Antoni Gaudí e La Sagrada Família
Molte come detto furono le opere civili che negli anni videro coinvolto Antoni Gaudì, ma probabilmente, almeno in parte queste iniziarono a lasciarlo insoddisfatto, peraltro era permeato da una profonda fede, a partire dal 1914 volle quindi dedicarsi esclusivamente ai lavori della Sagrada Família, la sua opera più ambiziosa e quella per la quale oggi tutti lo ricordano.
Nel 1883 Gaudí ricevette la commissione di procedere alla costruzione di una chiesa, iniziata a dire il vero già da un architetto di nome Francisco de Paula del Villar y Lozano, denominata Basílica i Temple Expiatori de la Sagrada Família.
Si trattava di una costruzione monumentale e decisamente complessa, che non a caso ha richiesto alla fine 140 anni di lavori, che sono ampiamente continuati dopo la morte di Gaudì.
Questa chiesa, che divenne il suo più straordinario capolavoro assorbì le energie dell’architetto fino alla morte, diventando la perfetta ed emblematica associazione tra arte, architettura e vita che caratterizzò l’intensa opera di Gaudí.
La Sagrada Família segnò un vero e proprio spartiacque che potremo definire esistenziale nella vita di Gaudì che accettando questa commissione si sentì investito da un rigido imperativo mistico e spirituale, mise la testa a posto,smise di frequentare l’alta società e sposò uno stile di vita frugale, quasi ascetico, si concentrò esclusivamente sulla costruzione di quello che venne pensato come un altare espiatorio.
Gaudí mostrò le sue incredibili idee per la Sagrada Família al nunzio papale, il cardinale Francesco Ragonesi nel 1915 e questi lo definì subito come il «Dante dell’Architettura».
Con l’innalzarsi della costruzione lo stile divenne della chiesa sempre più fantastico, con quattro torri affusolate che ricordano i termitai o i gocciolanti castelli di sabbia dei bambini.
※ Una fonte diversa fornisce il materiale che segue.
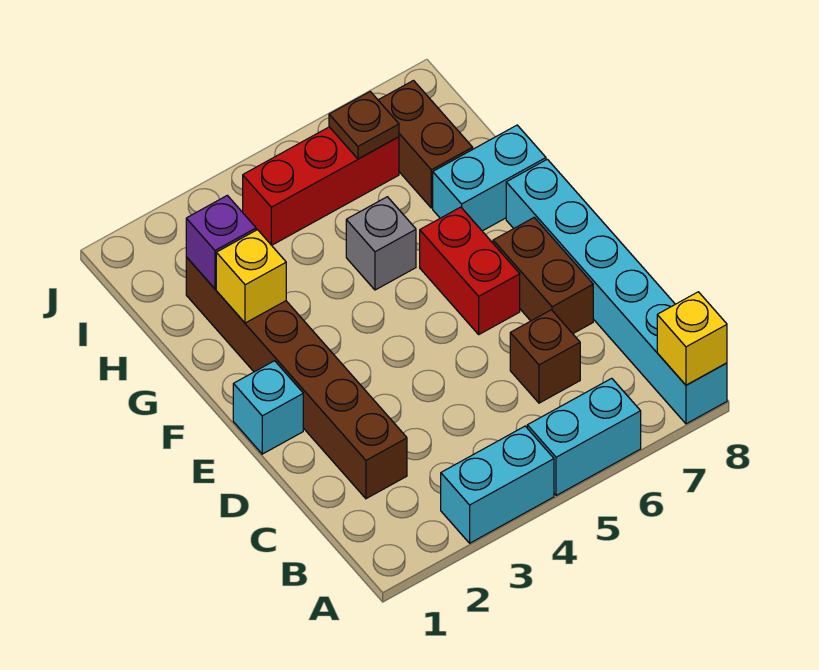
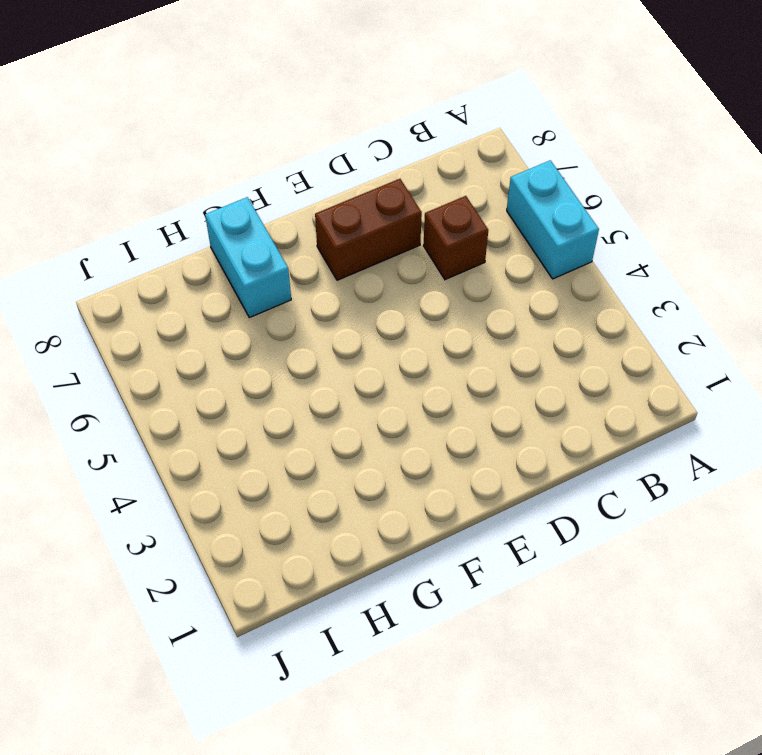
none -> cyan brick A3:A4 level 1
none -> cyan brick A8:F8 level 1
none -> brown brick C2:H2 level 1

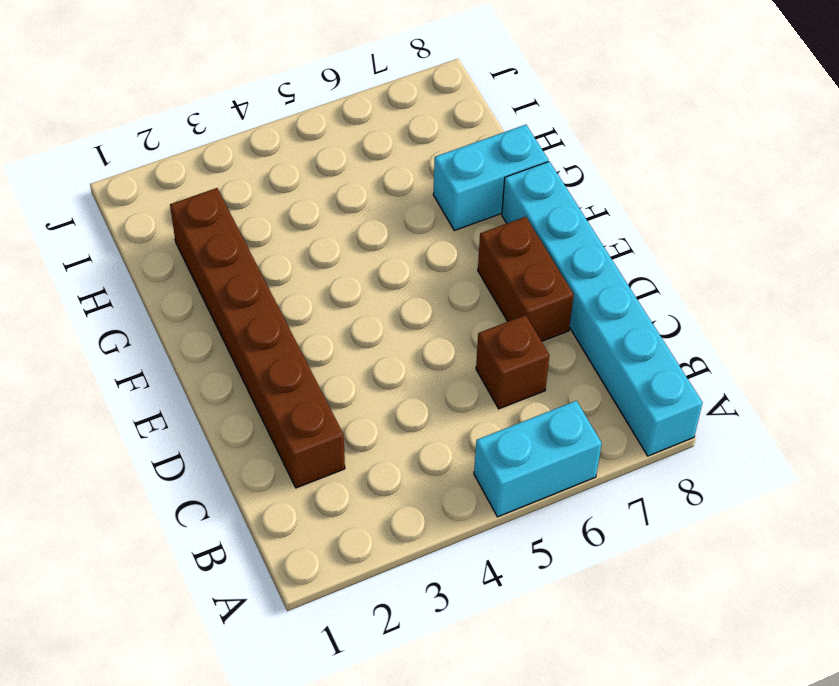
none -> cyan brick A3:A4 level 1
none -> cyan brick E1 level 1
none -> red brick E6:F6 level 1

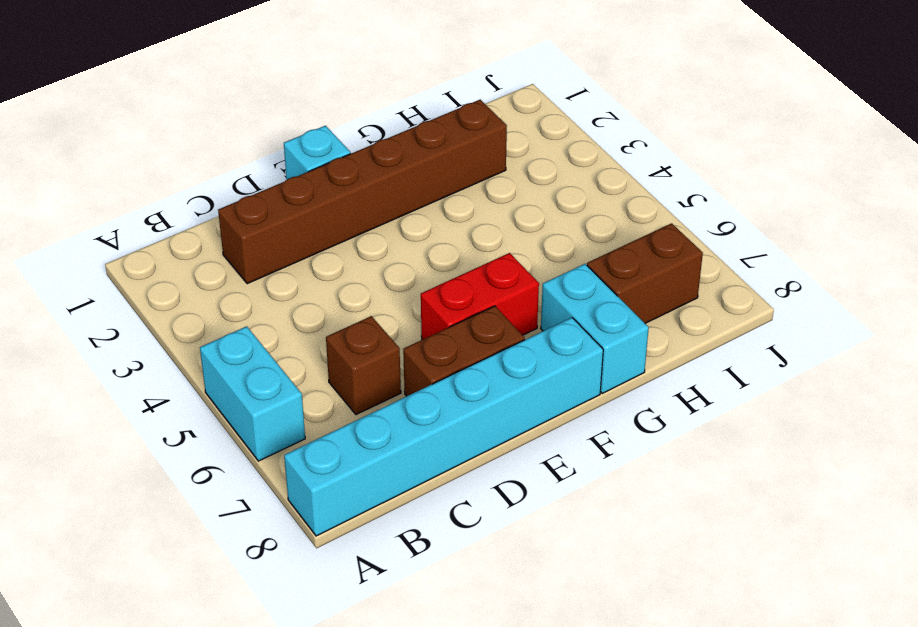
none -> cyan brick A3:A4 level 1
none -> grey brick G5 level 1
none -> red brick I4:I6 level 1

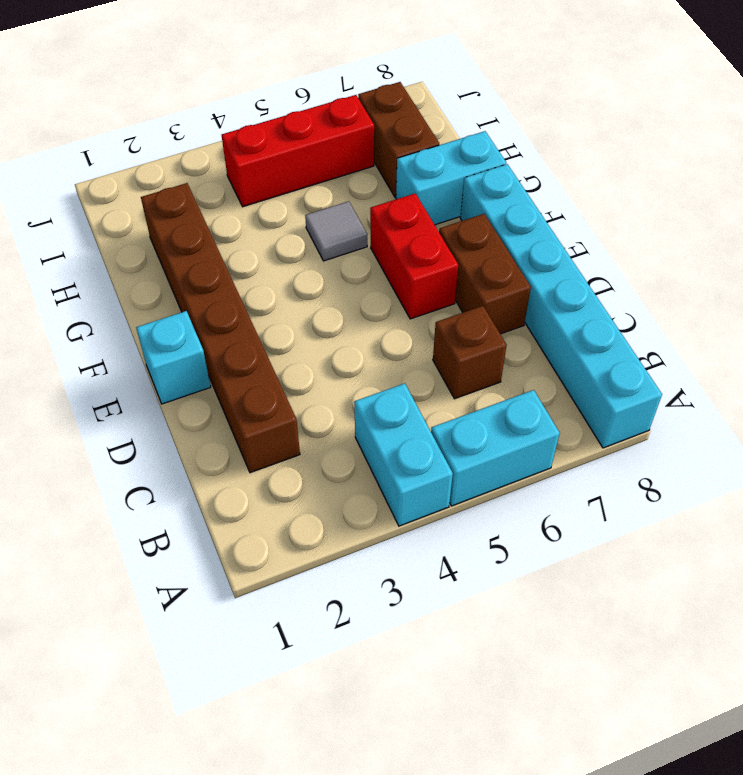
cyan brick A4:B4 level 1 -> cyan brick A3:A4 level 1
grey tile G5 level 1 -> grey brick G5 level 1
none -> yellow brick A8 level 2
none -> yellow brick G2 level 2
none -> purple brick H2 level 2

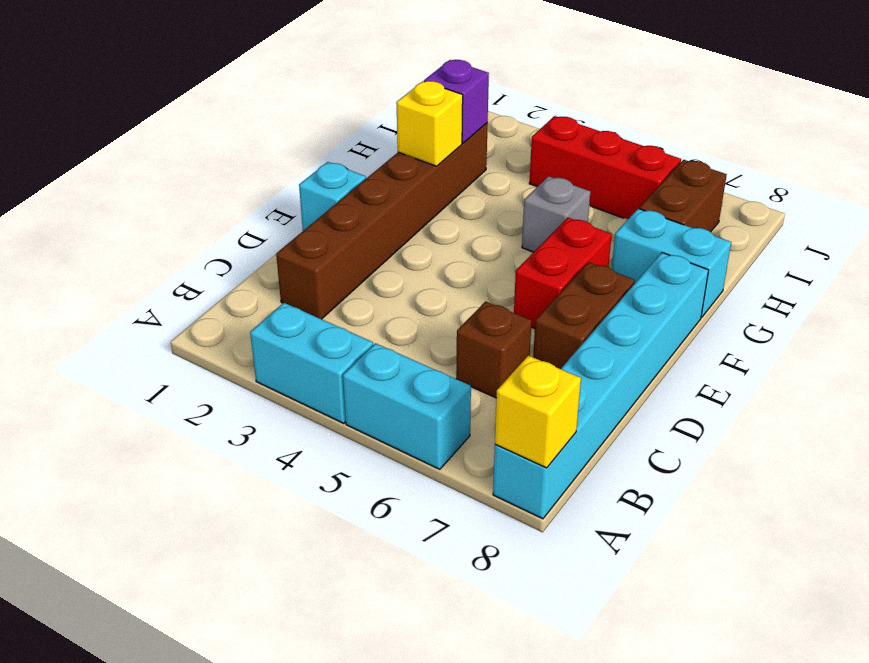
none -> brown plate I6 level 2

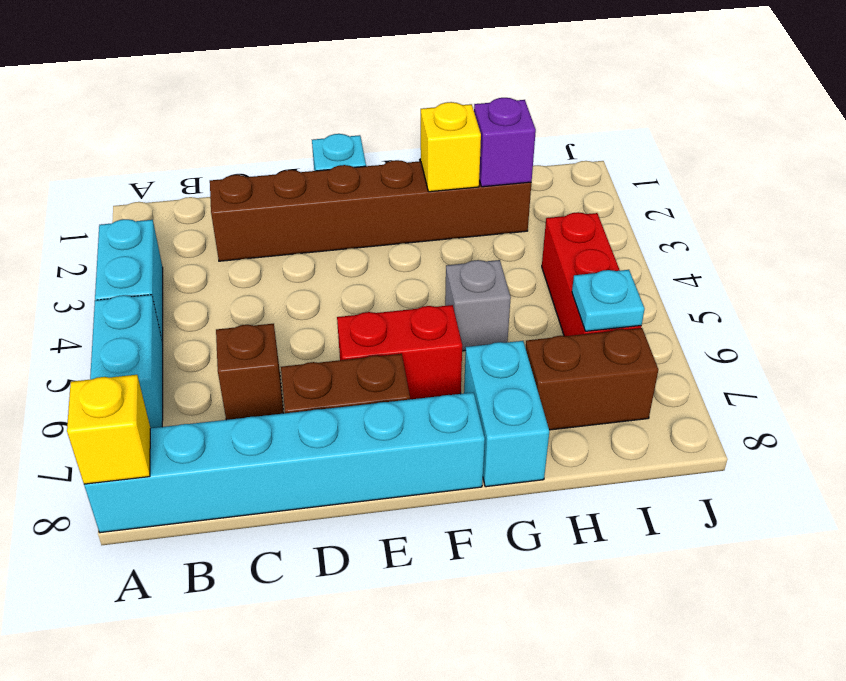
cyan plate I6 level 2 -> brown plate I6 level 2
Si tratta di forme ereditate dell’architettura neogotica, secondo i cui canoni la chiesa era stata inizialmente concepita, ma che hanno trovato soluzioni tecniche del tutto nuove e ardite.
Le torri sono coronate da cuspidi di forma geometrica alte 115 m, rivestite di ceramiche dai colori vivaci, che furono probabilmente influenzate anche dal cubismo. Vi si ammirano anche un gran numero di decorazioni elaborate che vengono ricondotte allo stile dell’Art Nouveau, molto di moda in quegli anni. Come in altri lavori di Gaudì e se possibile con ancora maggiore evidenza e prorompente forza, l’architetto ha trovato una sintesi tra statica ed estetica, con forme fortemente naturali, morbide, organiche e sorprendenti. Nel giugno 1926, ben prima che venisse completata la costruzione della Basilica, Gaudí morì improvvisamente in un incidente, venne travolto da un tram mentre passeggiava per Barcellona e probabilmente era sovrappensiero, proprio concentrato sulla sua opera.
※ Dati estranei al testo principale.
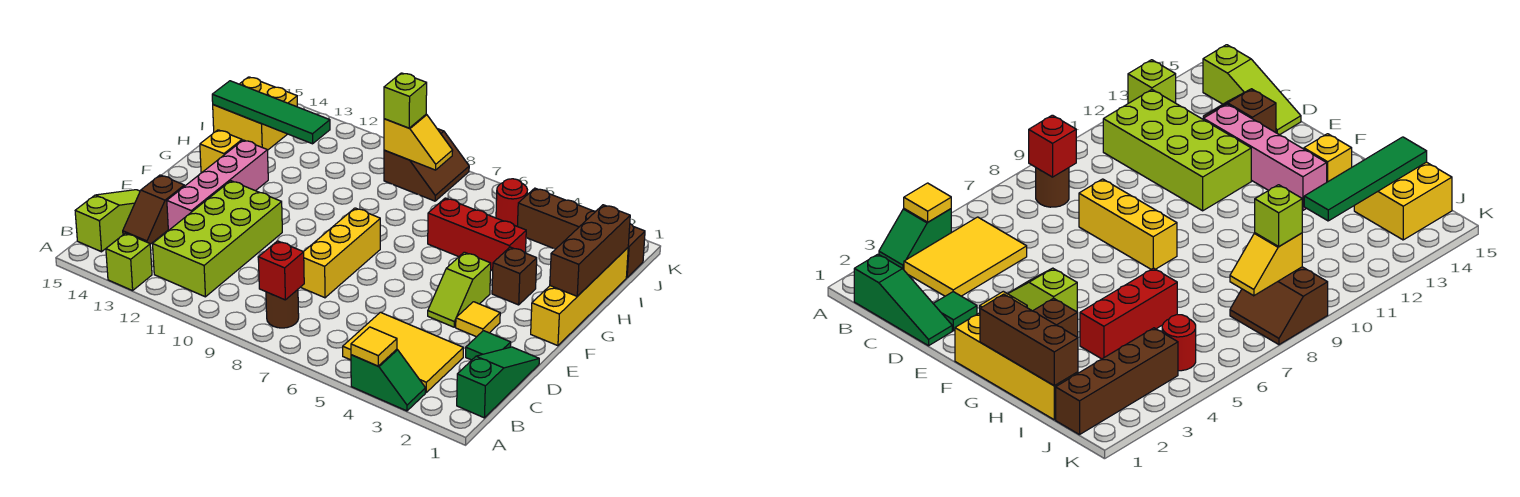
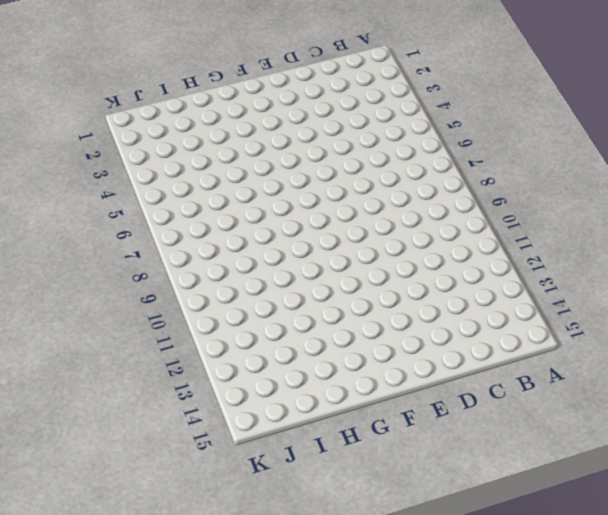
none -> green slope A3:A4 level 1 top 4
none -> lime brick A13 level 1
none -> green slope B1:D1 level 1 top B

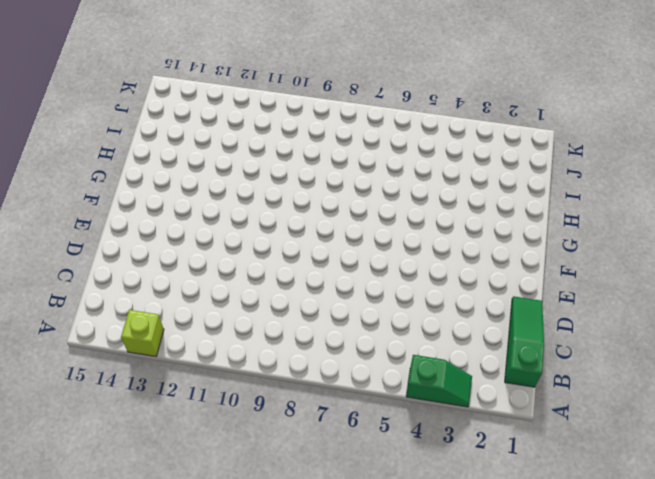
none -> yellow tile B3:C5 level 1
none -> brown round brick B8 level 1
none -> lime brick B11:E12 level 1

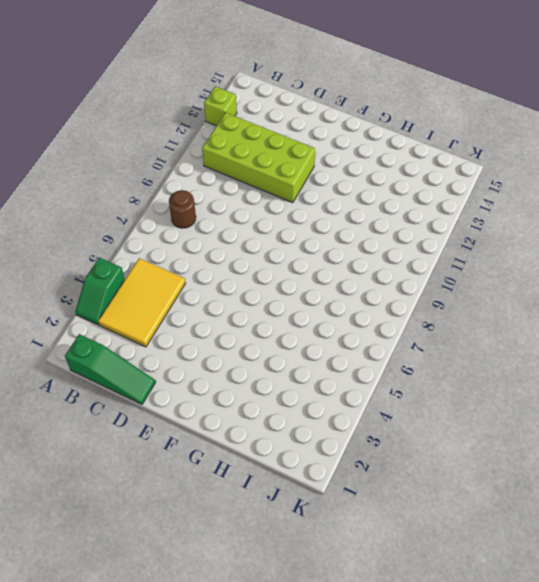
none -> lime slope B15:D15 level 1 top B
none -> brown slope C14:D14 level 1 top D
none -> green tile D2 level 1

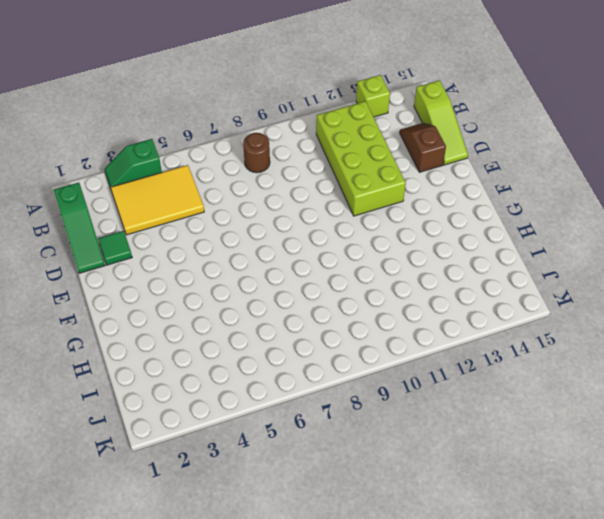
none -> yellow brick D8:F8 level 1
none -> pink brick D13:G13 level 1
none -> yellow tile E3 level 1

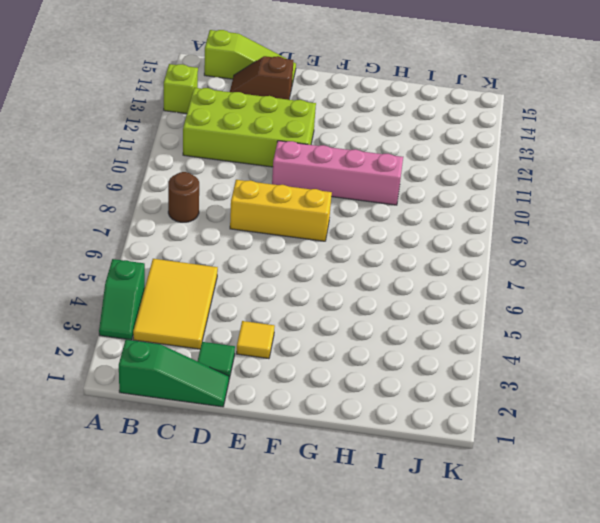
pink brick E10:H10 level 1 -> pink brick D13:G13 level 1
none -> lime slope E4:F4 level 1 top F
none -> yellow brick F1:I1 level 1
none -> brown brick G3 level 1

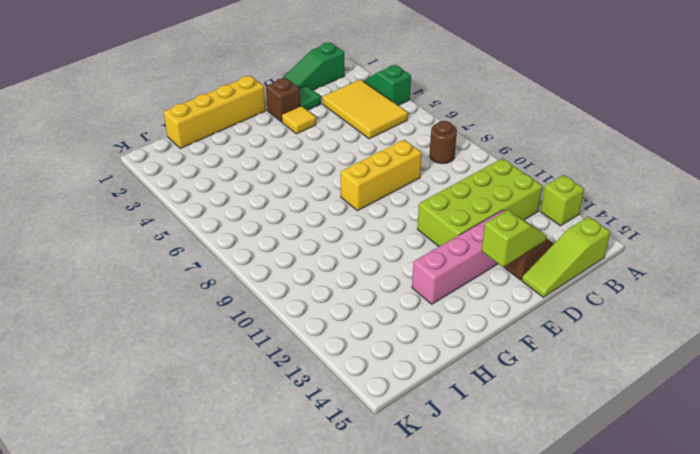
lime slope D14:E14 level 2 top E -> lime slope E4:F4 level 1 top F
brown brick E2 level 1 -> brown brick G3 level 1
none -> yellow brick G14 level 1
none -> red brick H4:H6 level 1
none -> yellow brick I14:J15 level 1

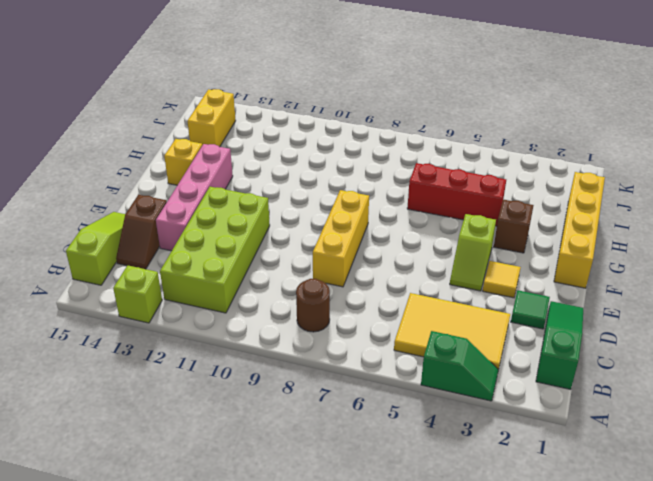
yellow brick I14:J14 level 1 -> yellow brick I14:J15 level 1
none -> brown brick J1:J4 level 1
none -> red round brick J5 level 1
none -> brown slope J8:K9 level 1 top 9

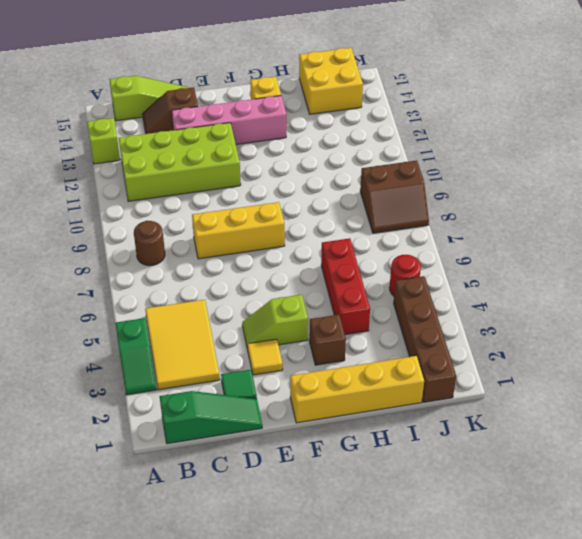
none -> yellow tile A4 level 2
none -> red brick B8 level 2
none -> brown brick G1:I1 level 2

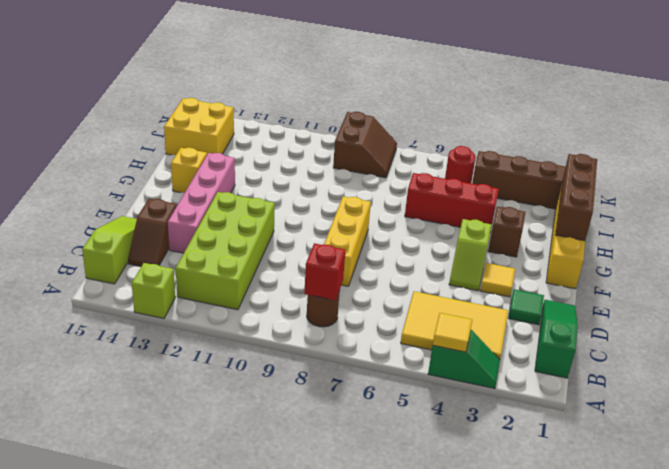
none -> green tile I12:I15 level 2
none -> yellow slope J8:J9 level 2 top 9
none -> lime brick J9 level 3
Durante la sua vita Gaudí riuscì a realizzare soltanto la facciata della Natività (con le sculture di Carles Mani, Llorenç Matamala e Joan Matamala e i disegni di Ricard Opisso) completando solamente una delle torri, ovvero quella di San Barnaba. Alla sua morte il suo assistente Domènec Sugrañes assunse la responsabilità dell’opera (dal 1926 al 1936), portando a compimento le tre torri incomplete della facciata della Natività. I lavori continuarono nei decenni a seguire, senza tradire lo spirito del grande architetto e oggi si possono dire sostanzialmente conclusi, anche se vista la grandiosità e complessità dell’opera la si può anche intendere come un cantiere perennemente aperto, se non altro per la manutenzione.